RTMS is a non-invasive procedure in which a magnetic coil placed near a patient’s head delivers electrical currents to their brain. High frequency stimulation (10Hz to 20Hz) increases brain activity as measured on PET scans, and low frequency stimulation (1Hz) decreases it, so it might be possible to choose the best frequency for an individual patient based on their baseline level of brain activity. If this is not possible, patients who fail to respond to one frequency might be switched over to the other frequency.

RTMS can be given during active positive cognitive behavioral therapy. Patients primed with positive thoughts and feelings may find that rTMS enhances these. (Some practitioners in the audience indicated that they already combine therapy and rTMS and have seen good results).

RTMS might enhance extinction learning, or the breaking of a habitual way of thinking, as it stimulates the media prefrontal cortex, a critical area for new learning.

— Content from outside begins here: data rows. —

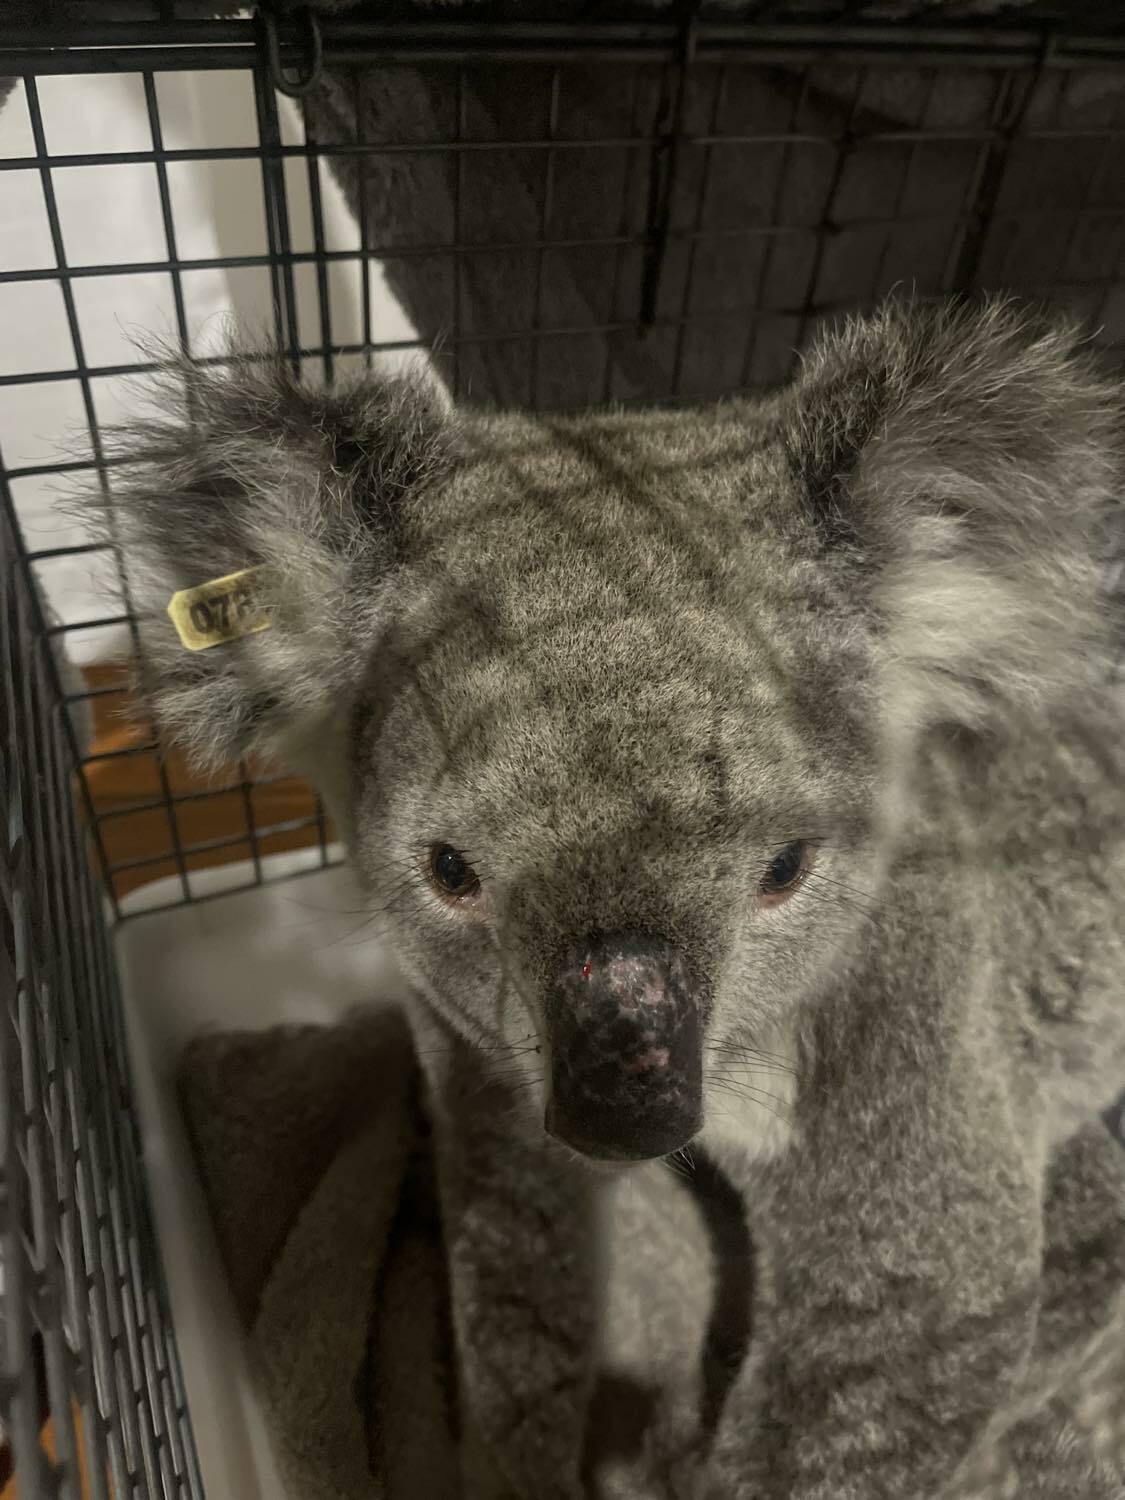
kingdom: Animalia
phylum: Chordata
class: Mammalia
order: Diprotodontia
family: Phascolarctidae
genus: Phascolarctos
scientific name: Phascolarctos cinereus
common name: Koala
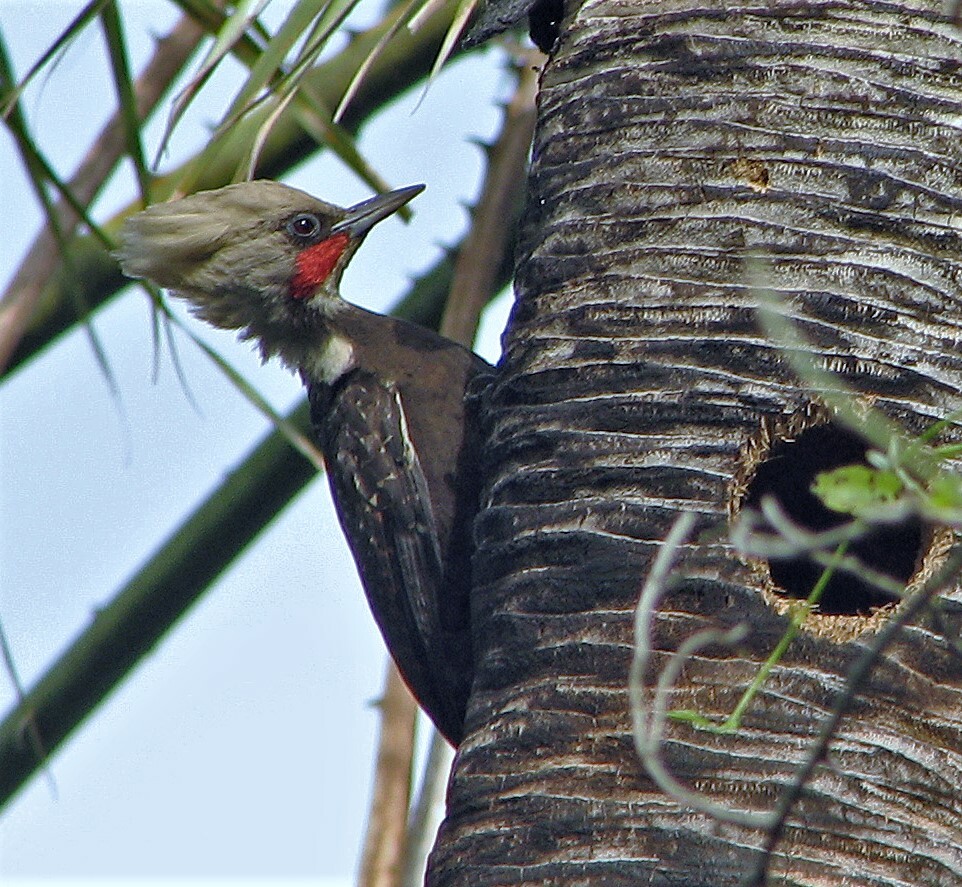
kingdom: Animalia
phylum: Chordata
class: Aves
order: Piciformes
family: Picidae
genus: Celeus
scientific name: Celeus lugubris
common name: Pale-crested woodpecker
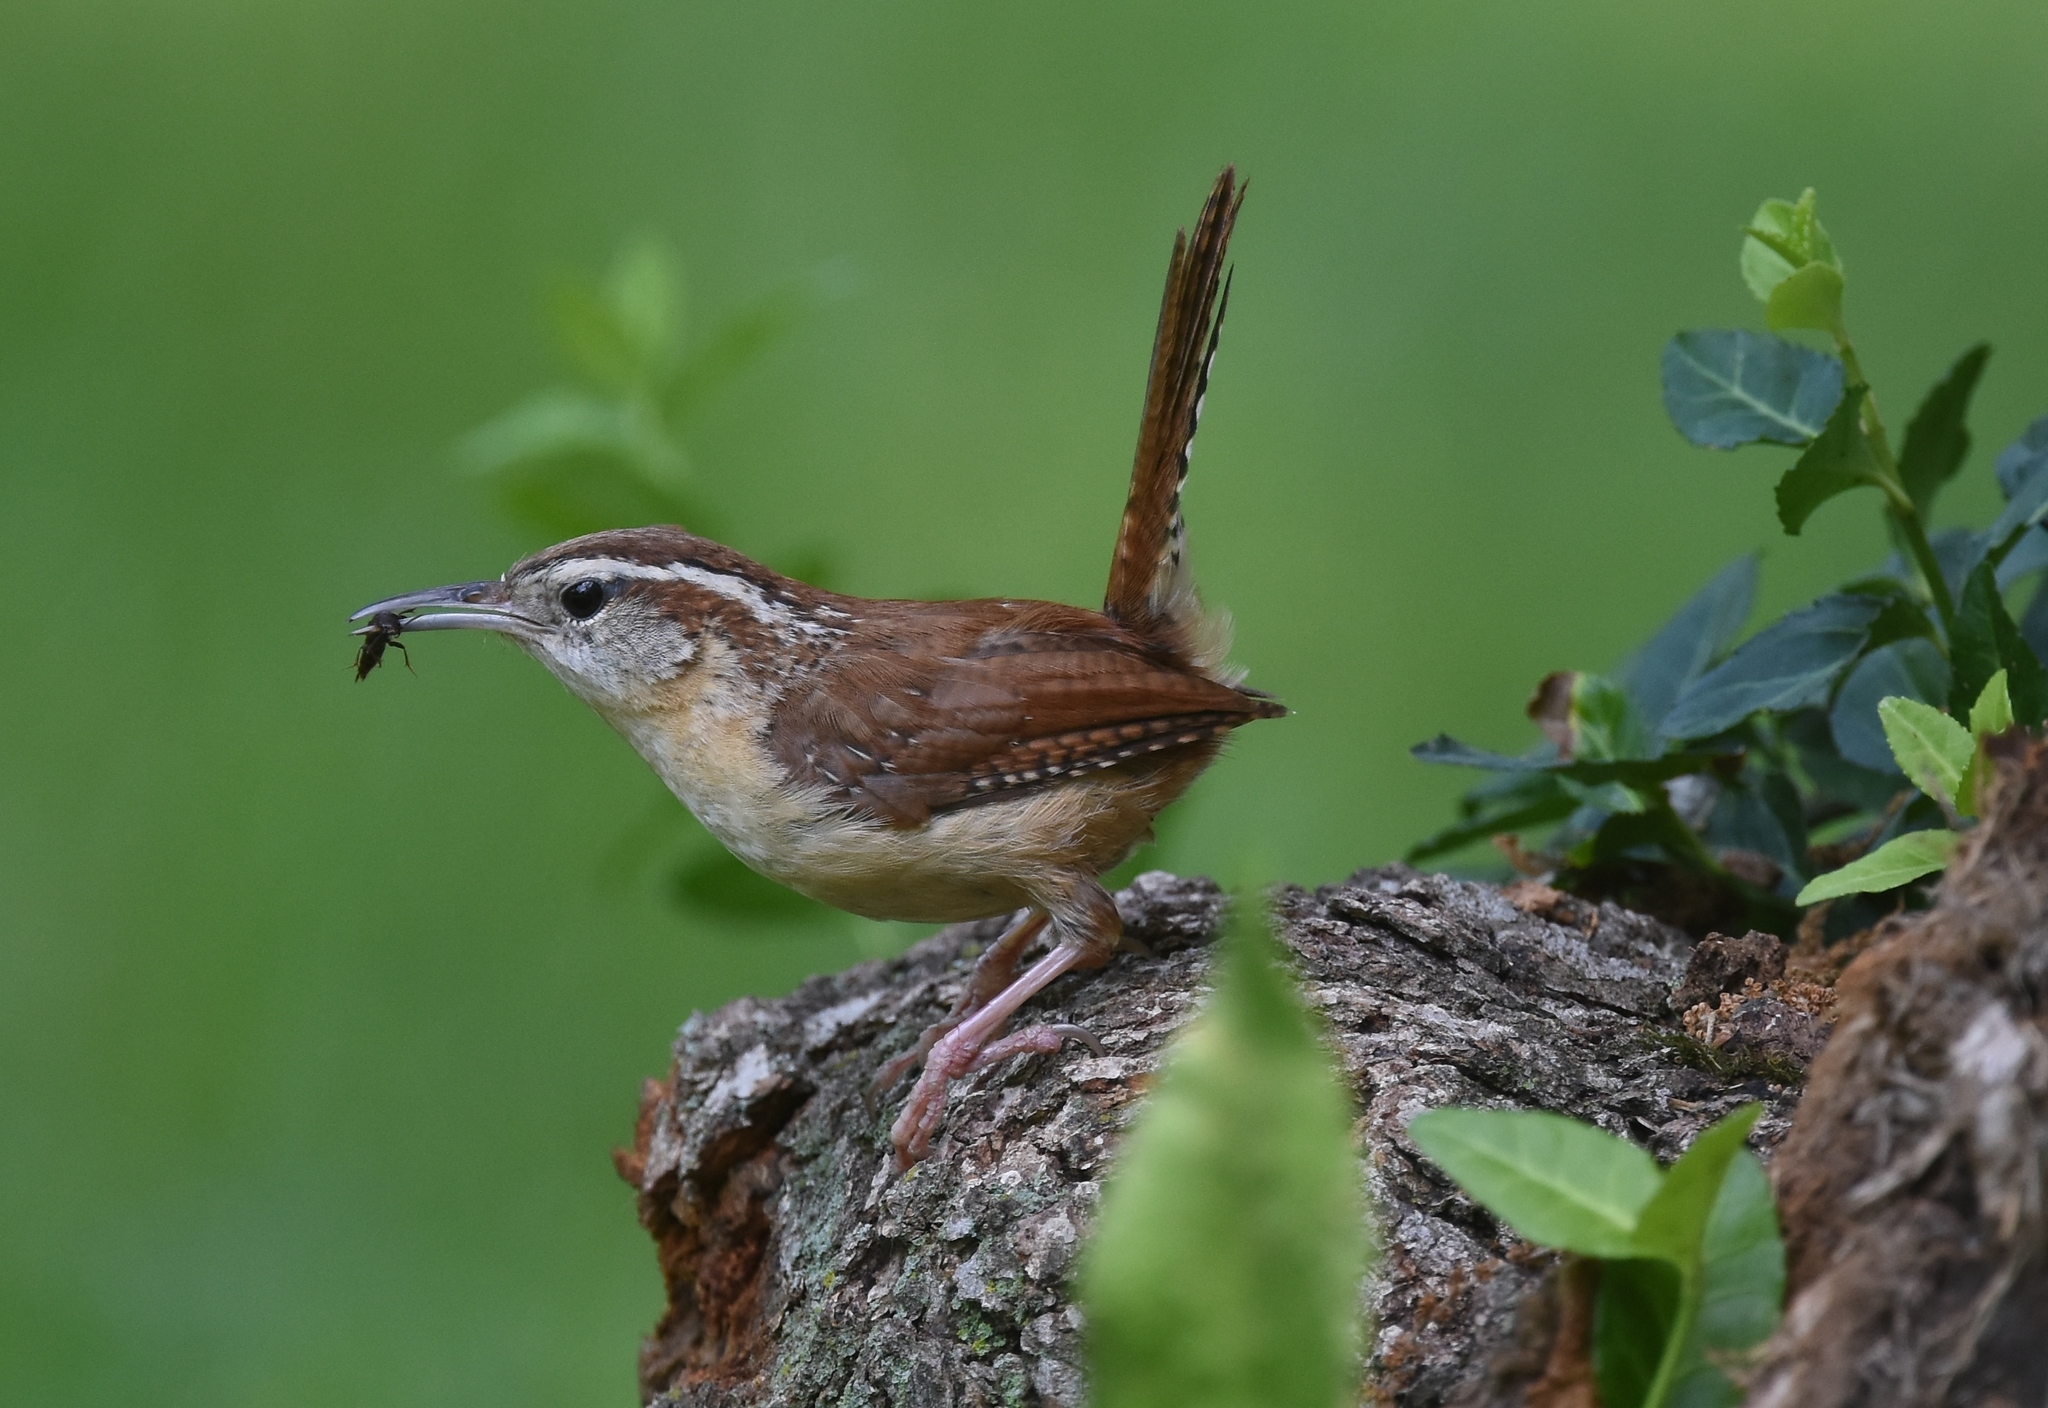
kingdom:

D-cycloserine, a partial glutamate agonist, has been shown to enhance extinction, and since rTMS releases glutamate and BDNF, it might also do the same.

It may also be possible to use rTMS in conjunction with medications (such as valproate) that affect epigenetic changes on the histones around which DNA is wrapped (because valproate is a histone de-acetylase inhibitor, preventing the removal of acetyl groups from the histones and allowing them to be transcribed more easily). Valproate enhances extinction learning in animals, so the stimulation of the medial prefrontal cortex and the increase in BDNF and glutamate that occur with rTMS may interact to potentiate this extinction learning.

One could also envision using rTMS to enhance learning during the memory re-consolidation window that opens 5 minutes to an hour after a person actively recalls old memories, and which can lead to more permanent memory alterations in anxiety disorders, post-traumatic stress disorder (PTSD), and substance abuse.

Since patients are awake and able to talk during rTMS, making use of evoked thoughts and memories specifically for a given patient may lead to enhanced clinical effects, because these neural pathways are more selective activated and potentiated, leading to what is called experience-dependent neuroplasticity.